Reproduce every line in the listing that contains the word "Accept".

**RAW DATA:**
● ● ● ● ●
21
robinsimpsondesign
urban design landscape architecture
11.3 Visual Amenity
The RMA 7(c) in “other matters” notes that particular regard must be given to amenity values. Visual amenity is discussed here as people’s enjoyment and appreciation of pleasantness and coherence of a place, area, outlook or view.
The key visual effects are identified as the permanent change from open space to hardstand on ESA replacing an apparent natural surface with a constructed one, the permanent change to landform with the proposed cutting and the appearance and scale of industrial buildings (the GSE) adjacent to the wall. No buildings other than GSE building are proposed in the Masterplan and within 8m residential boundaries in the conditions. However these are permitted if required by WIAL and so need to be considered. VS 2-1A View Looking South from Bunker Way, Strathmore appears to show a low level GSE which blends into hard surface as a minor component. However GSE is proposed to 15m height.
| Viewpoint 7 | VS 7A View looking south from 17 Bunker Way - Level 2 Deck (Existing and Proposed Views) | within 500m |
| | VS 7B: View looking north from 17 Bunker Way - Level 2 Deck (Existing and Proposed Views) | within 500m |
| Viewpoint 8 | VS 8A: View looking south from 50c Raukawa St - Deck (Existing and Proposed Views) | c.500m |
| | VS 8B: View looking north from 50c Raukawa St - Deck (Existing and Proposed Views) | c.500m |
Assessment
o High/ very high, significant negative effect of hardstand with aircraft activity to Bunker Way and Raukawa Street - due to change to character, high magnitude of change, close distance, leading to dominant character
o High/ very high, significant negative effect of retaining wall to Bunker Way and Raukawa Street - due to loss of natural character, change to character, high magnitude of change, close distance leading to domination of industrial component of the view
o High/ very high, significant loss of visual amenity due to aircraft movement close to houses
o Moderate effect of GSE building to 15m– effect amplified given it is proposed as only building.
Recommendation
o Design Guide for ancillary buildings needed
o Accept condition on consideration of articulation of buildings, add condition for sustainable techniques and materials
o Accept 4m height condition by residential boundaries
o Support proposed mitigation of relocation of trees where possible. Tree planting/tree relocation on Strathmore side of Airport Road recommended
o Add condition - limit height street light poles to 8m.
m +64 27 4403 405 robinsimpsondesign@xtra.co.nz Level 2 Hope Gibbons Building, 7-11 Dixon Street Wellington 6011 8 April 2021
● ● ● ● ●
**COMPLETED TASK:**
o Accept condition on consideration of articulation of buildings, add condition for sustainable techniques and materials
o Accept 4m height condition by residential boundaries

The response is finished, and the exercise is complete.